Hearing how the first violin's theme rose and soared over the glimmer of the other voices with a light and sweet tone, seemed to inevitably evoke that calm morning atmosphere in which the first birds are just about to stir to rouse the rest of the world. It was a moment of beauty that quickly developed into surprisingly dense, full-bodied tutti passages. Its lightness echoed in the second movement's opening notes: their onsets barely audible, it seemed that it was not a group of musicians artfully producing them, but one single, curious creature breathing chords. With palpable joy of playing the musicians waltzed on their chairs in the Menuetto and displayed formidable craftsmanship and ensemble, especially in the fourth movement fugue, whose lines ran through all voices virtually seamlessly.

Where the acoustics of the Pump Rooms had brought out a strong tutti before, Kodály's Second String Quartet didn't fare quite as well. Many lines in the compact Allegro lacked transparency, strong passages were swamped, but not so the folkloristic elements and enchanting modal lines. Here the musicians created a mysterious, yearning tension that became even more surreal in its flageolet return.

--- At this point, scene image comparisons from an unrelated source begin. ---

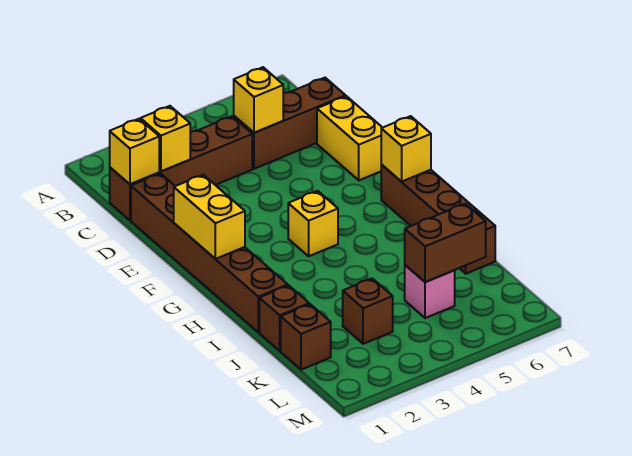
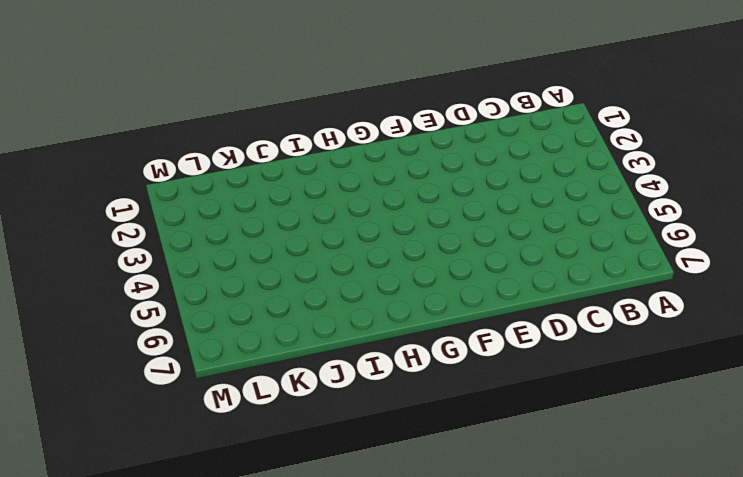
none -> brown 1x4 brick [110,116,252,220]
none -> brown 1x3 brick [234,78,346,169]
none -> brown 1x6 brick [131,173,288,332]

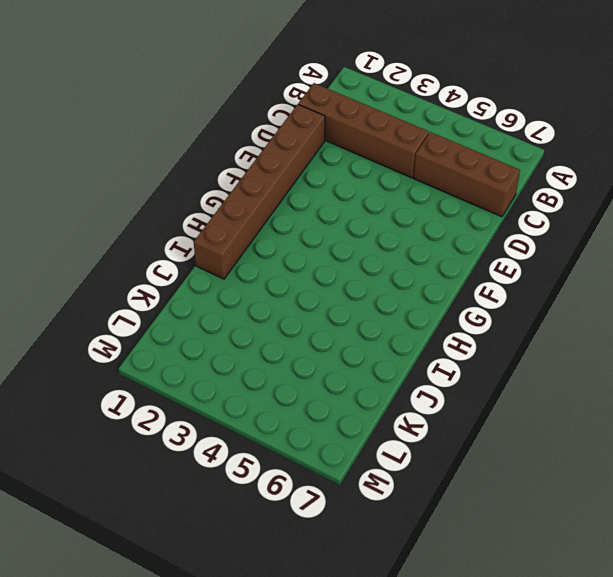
none -> yellow 1x2 brick [317,96,382,180]
none -> yellow 1x1 brick [288,191,338,256]
none -> brown 1x4 brick [381,165,495,274]

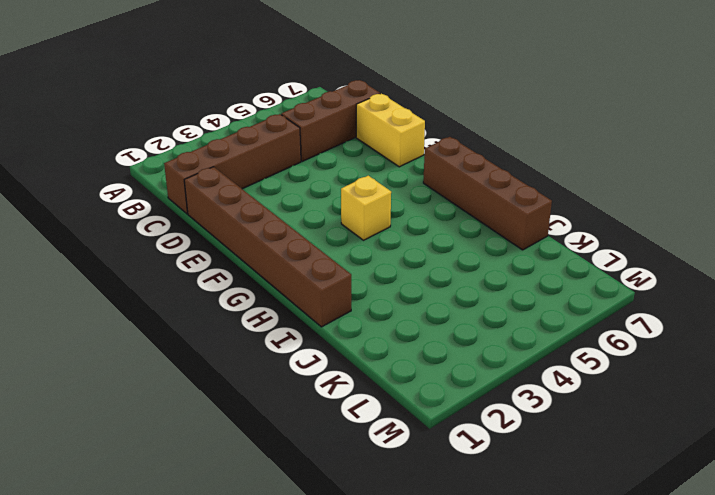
none -> brown 1x1 brick [259,286,309,351]
none -> brown 1x1 brick [281,304,331,370]
none -> brown 1x1 brick [343,278,393,344]

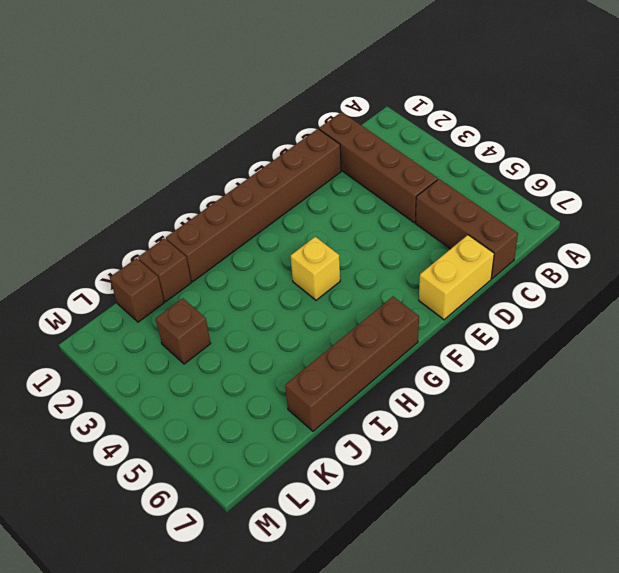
none -> pink 1x1 brick [405,265,455,318]
none -> yellow 1x1 brick [110,119,159,184]
none -> yellow 1x1 brick [141,106,190,171]

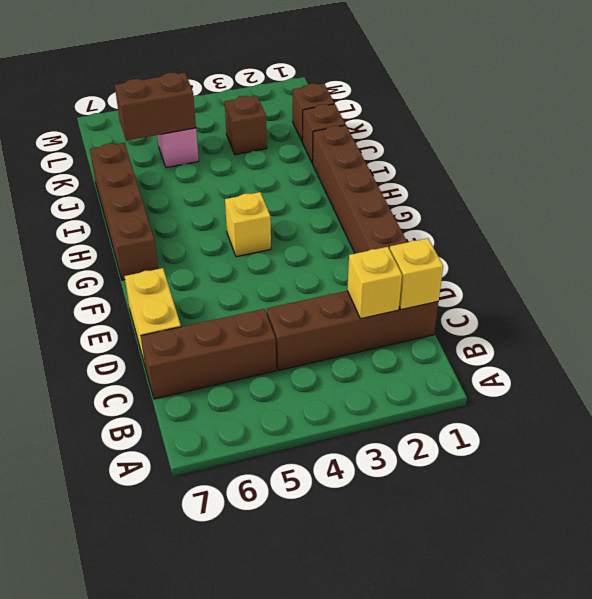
none -> yellow 1x1 brick [234,67,283,133]
none -> yellow 1x2 brick [174,175,245,259]
none -> yellow 1x1 brick [381,116,431,182]

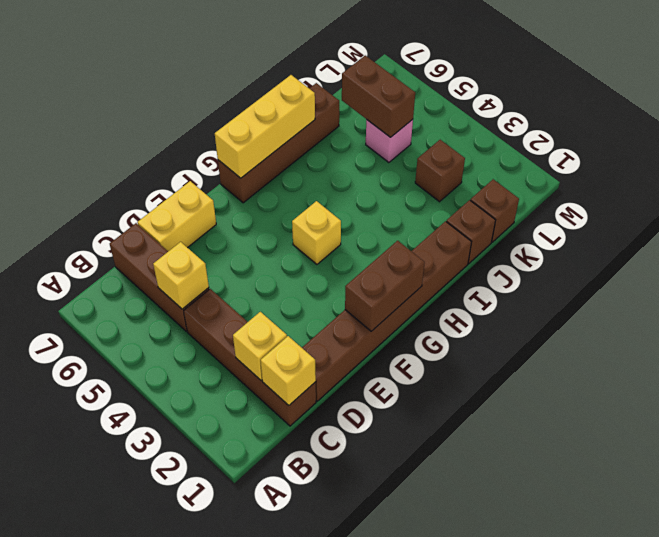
brown 1x2 brick [345,241,425,331] -> yellow 1x2 brick [174,175,245,259]
yellow 1x3 brick [215,75,315,178] -> yellow 1x1 brick [381,116,431,182]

While Kodály's Intermezzo also suffered from a muddied sound, Anton Webern's wonderful Langsamer Satz seemed immune to acoustic blurring. The initial, big crescendo was flawed from imprecise intonation on it's very top note didn't seem to bode well, but this was quickly forgotten when Attila Falvay's violin once more rose with its characteristic lightness and its floating yet grounded sound. The musicians so vividly evoked the summer trip that inspired the piece that I (not quite correctly, looking at Webern's notes) was immediately lost in a night-blue scene of Chagall or van Gogh. The calming water of its lake reflect the willows on the banks; white flecks of blossom leaves from a near-by cherry tree blow lazily past in gentle swirls. A couple, lovers, wanders along the reeds, engulfed by – and lost in – one another; they sit down underneath a low-hanging willow branch to the sound of a moored little boat being softly rocked by the waters.

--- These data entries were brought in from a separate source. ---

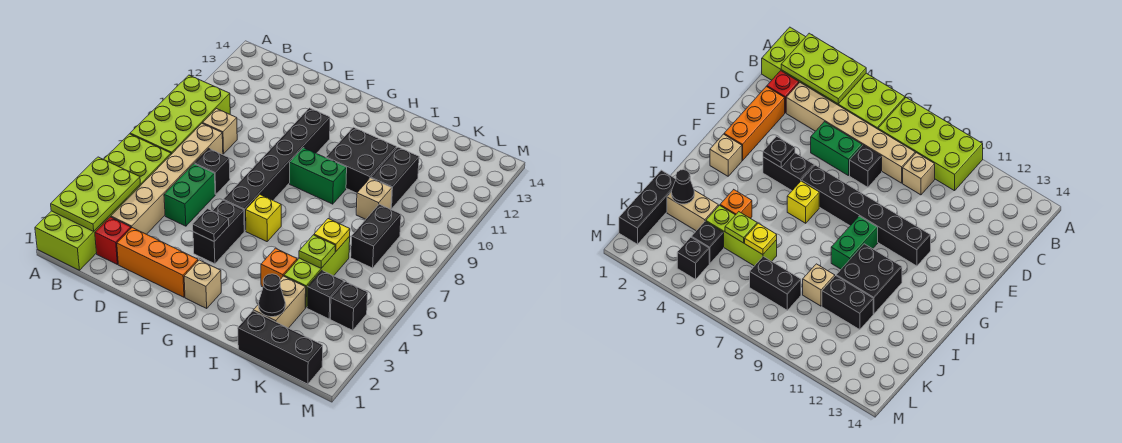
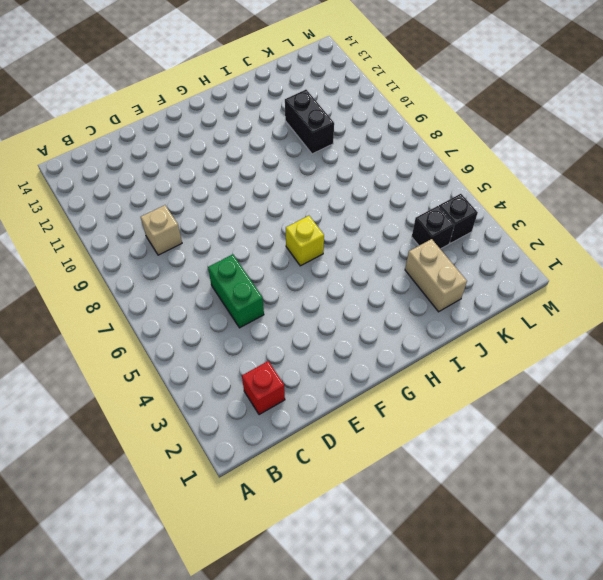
none -> lime 2x6 brick [35,134,171,270]
none -> lime 2x4 brick [130,75,230,154]
none -> tan 1x6 brick [111,123,223,234]

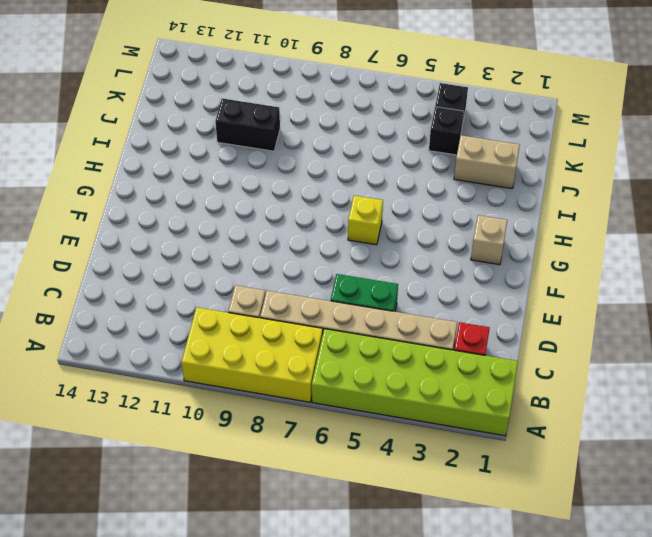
yellow 2x4 brick [181,307,323,402] -> lime 2x4 brick [130,75,230,154]
none -> orange 1x3 brick [117,228,198,297]
none -> black 1x1 brick [194,148,230,195]
none -> black 1x2 brick [193,200,244,264]

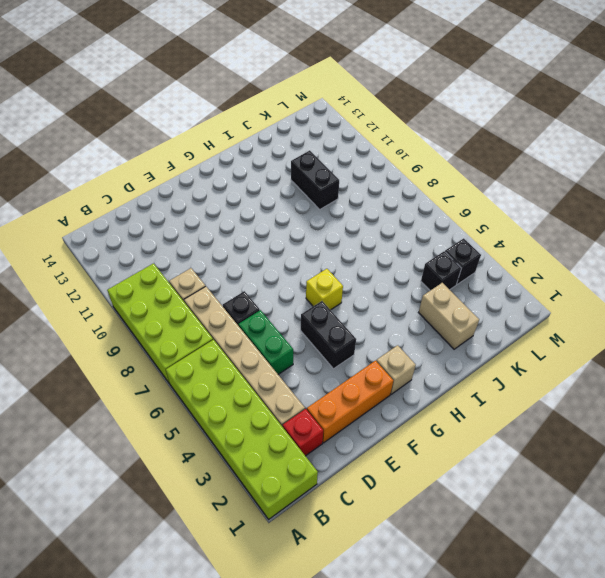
none -> black 1x6 brick [223,108,330,231]
none -> green 1x2 brick [290,148,347,204]
none -> black 2x2 brick [326,127,397,193]

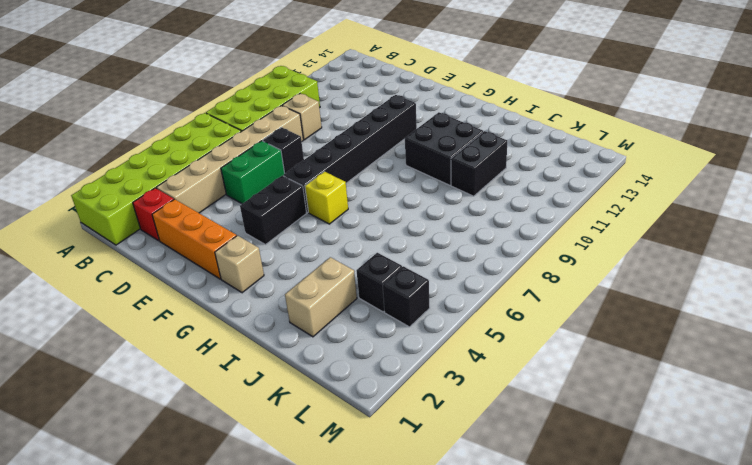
none -> green 1x2 brick [290,148,347,204]
none -> orange 1x1 brick [261,248,297,287]
none -> black 1x3 brick [238,311,323,384]

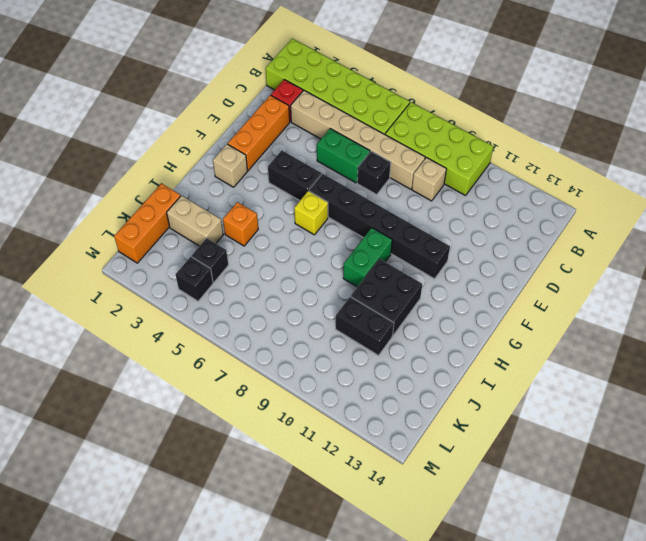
orange 1x3 brick [114,184,181,263] -> black 1x3 brick [238,311,323,384]
none -> lime 1x3 brick [284,236,350,308]
none -> tan 1x1 brick [356,178,392,219]
none -> black 1x2 brick [351,204,401,268]

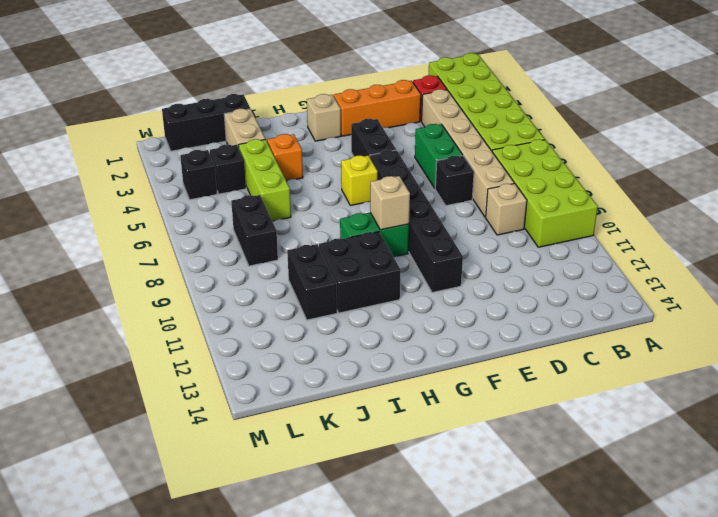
tan 1x1 brick [370,176,410,230] -> tan 1x1 brick moved to [356,178,392,219]
none -> lime 2x3 plate [51,157,140,231]
none -> black 1x1 plate [193,209,229,241]
none -> black 1x1 cone [259,274,285,317]

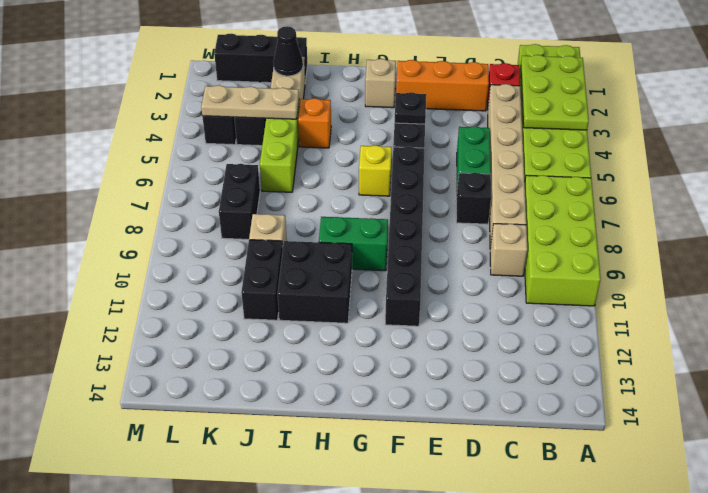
tan 1x3 plate [201,85,299,119] -> none
none -> lime 1x1 plate [299,235,335,268]
none -> yellow 1x1 plate [314,219,350,252]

It was a performance by musicians that, despite a very recent addition to the ensemble, know and trust each other blindly, who can throw a musical ball and create flowing, smooth cues and transitions by as much as blinking into the right direction. This was visible not only in the following Beethoven in a more structural transparency and a lighter sonic texture that worked well with the venue's acoustics, but also, and particularly so, in the encore, the Finale of Haydn's Op.54 no.1. The two violin players swapped seats, and Ferenc Bangó led strongly with his meatier tone, a little warmer, rounder and heavier than Falvay's. It appeared that some kind of invisible tension and restriction had fallen from the musicians. Now the music flowed as freely and joyously as I wished it had done before and made for a heart-warming end of yet another enjoyable evening at Leamington Music.